O efeito mais relevante do juro zero neste instante é retirar o custo de a União financiar o esforço de combate ao coronacrise – e se ela não agir, ninguém o fará: será a declaração do caos. O juro zero levará o custo das reservas bancárias a zero. Injeções de liquidez via gasto público, financiado por exemplo por recursos próprios da Conta Única, terão suas sobras no mercado monetário enxugadas a uma Selic a zero, sem custo. Mesmo gastos financiados por dívida pública longa terão seu custo reduzido, pois a colocação da Selic a zero e a ação do BC no mercado secundário de títulos reduzirão o custo médio da dívida.

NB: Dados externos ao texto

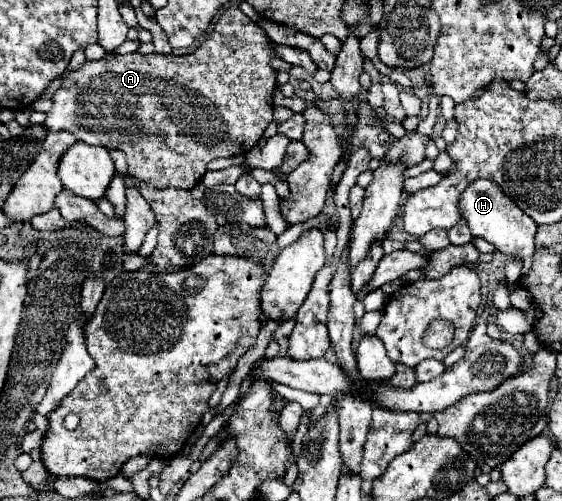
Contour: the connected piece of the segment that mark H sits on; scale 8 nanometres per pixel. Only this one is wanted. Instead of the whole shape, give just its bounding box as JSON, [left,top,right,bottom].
[460,179,538,261]

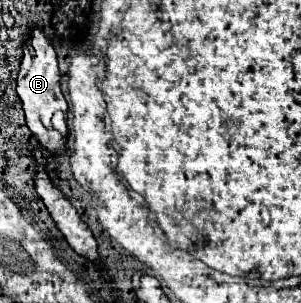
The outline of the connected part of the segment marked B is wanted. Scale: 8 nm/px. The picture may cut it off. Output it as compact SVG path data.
M34 27L28 41L24 43L24 55L22 55L22 65L20 65L20 73L18 73L18 97L22 101L22 109L26 115L26 123L30 127L30 131L36 135L36 139L40 141L42 147L46 147L50 153L60 153L64 151L64 135L60 135L54 127L52 127L52 115L56 111L64 111L68 109L68 103L60 91L60 71L58 71L58 61L56 61L56 51L50 43L50 39L38 29Z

Com isso, por sinal, a TLP cairá, juros que financia empréstimos do BNDES, barateando o financiamento de parte dos planos de investimento em infraestrutura. Aliás, a redução do custo médio da dívida descrita acima ainda fará com que os dispêndios financeiros da União sejam menores, agora e depois, contribuindo para as finanças públicas.

O DI, juro privado correlato à Selic, em suas várias maturidades, deve descolar um pouco da Selic a zero, num primeiro momento. Mas, com a economia sob risco de deflação, com BC bem ancorando expectativas e atuando no mercado de dívida secundário, com Tesouro garantindo recompra de dívida (como sempre faz), o DI tende a seguir a Selic. Ademais, de que adianta um DI acima de zero se tomar recurso do BC custará zero?

Enfim, o Copom tem tudo para colocar a Selic a zero. Mas, duvido que o fará. Acredito que será gradualista na redução do juro básico, o que neste caso pode significar chegar atrasado para o combate à coronacrise. Há muita pressão sobre a política monetária olhar para frente: mas, o mesmo Copom, há um ano, ao olhar para frente, sabia do coronacrise? O presente nunca vale? Vale relembrar a Legião Urbana neste instante, não com “Que país é este?” que sempre cabe, mas com “o futuro não é mais como era antigamente”.